-------- EXTRACTED MATERIAL

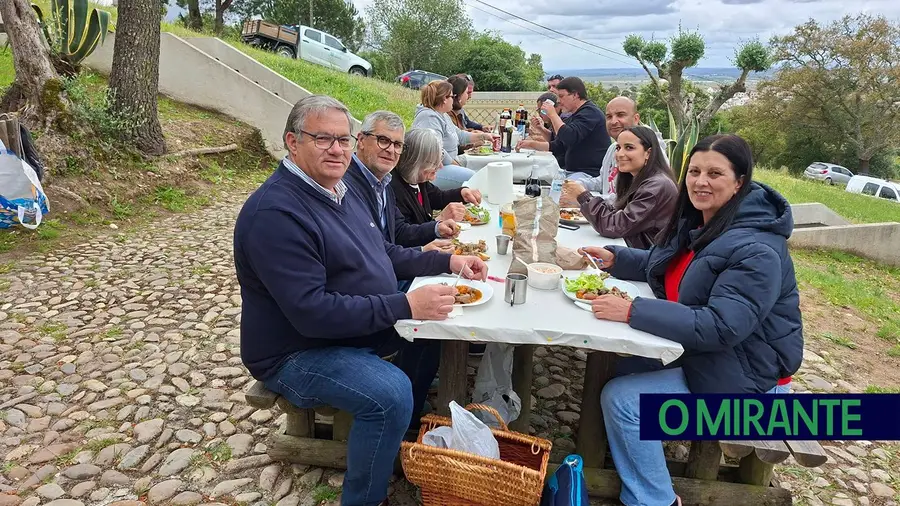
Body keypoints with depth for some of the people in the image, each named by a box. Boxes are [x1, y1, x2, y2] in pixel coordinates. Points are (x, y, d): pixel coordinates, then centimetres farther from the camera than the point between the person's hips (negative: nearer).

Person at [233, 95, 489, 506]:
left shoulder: (340, 190, 5)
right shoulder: (275, 212, -26)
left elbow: (384, 254, 15)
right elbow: (311, 312, -32)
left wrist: (447, 261, 2)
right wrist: (406, 305, -33)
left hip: (360, 328, 10)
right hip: (298, 352, -9)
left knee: (437, 329, 12)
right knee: (391, 393, -31)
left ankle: (409, 434, 29)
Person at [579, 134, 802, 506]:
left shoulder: (756, 251, -26)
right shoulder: (698, 221, 3)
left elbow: (721, 328, -34)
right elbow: (664, 265, 18)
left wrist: (633, 311, -36)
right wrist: (614, 258, 2)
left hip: (742, 378, -9)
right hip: (699, 350, 10)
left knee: (621, 399, -19)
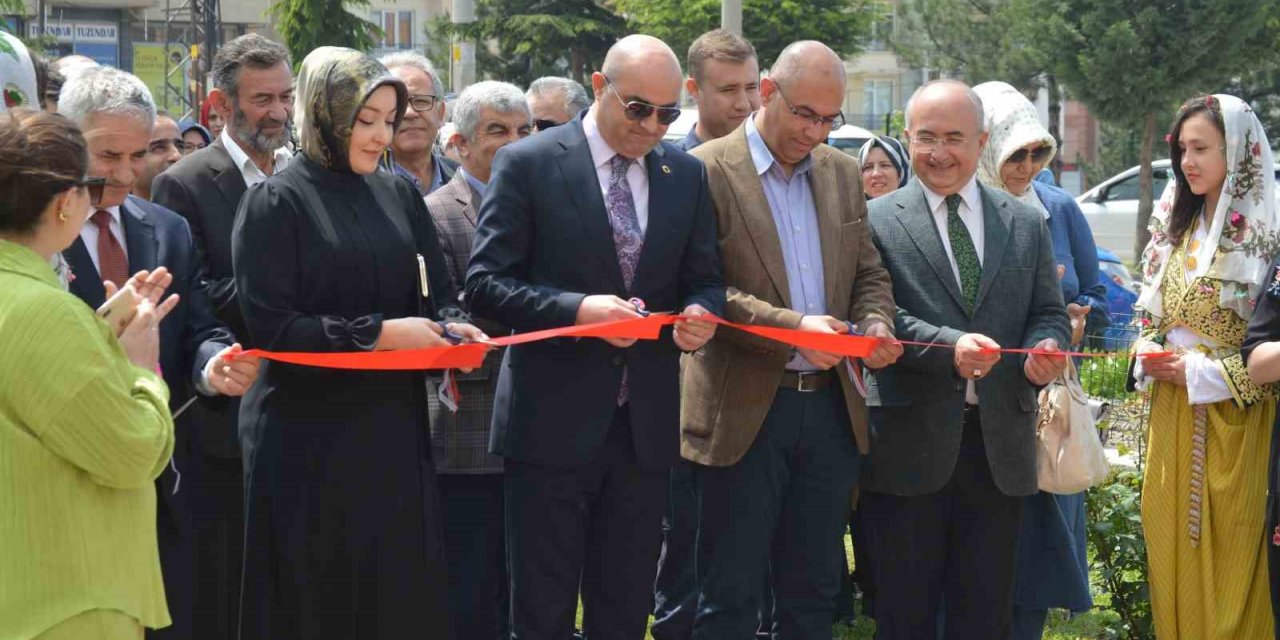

----------------

◆ BRIEF: Please rewrite the records from the line with "left wrist: (633, 311, -36)" through the end of the records, substituting "hip joint" for "hip" and keeping everything else unchanged. Leave the pictures out of your answer.

◆ THE ANSWER:
left wrist: (633, 311, -36)
right wrist: (614, 258, 2)
left hip joint: (742, 378, -9)
right hip joint: (699, 350, 10)
left knee: (621, 399, -19)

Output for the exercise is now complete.